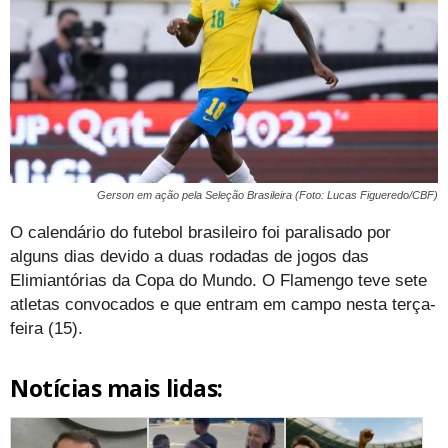
Gerson em ação pela Seleção Brasileira (Foto: Lucas Figueredo/CBF)
O calendário do futebol brasileiro foi paralisado por
alguns dias devido a duas rodadas de jogos das
Elimiantórias da Copa do Mundo. O Flamengo teve sete
atletas convocados e que entram em campo nesta terça-
feira (15).
Notícias mais lidas:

### Required action
Transcribe every line of text in the listing above without changes, and leave the picture out of your answer.

### Exercise output
Gerson em ação pela Seleção Brasileira (Foto: Lucas Figueredo/CBF)
O calendário do futebol brasileiro foi paralisado por
alguns dias devido a duas rodadas de jogos das
Elimiantórias da Copa do Mundo. O Flamengo teve sete
atletas convocados e que entram em campo nesta terça-
feira (15).
Notícias mais lidas:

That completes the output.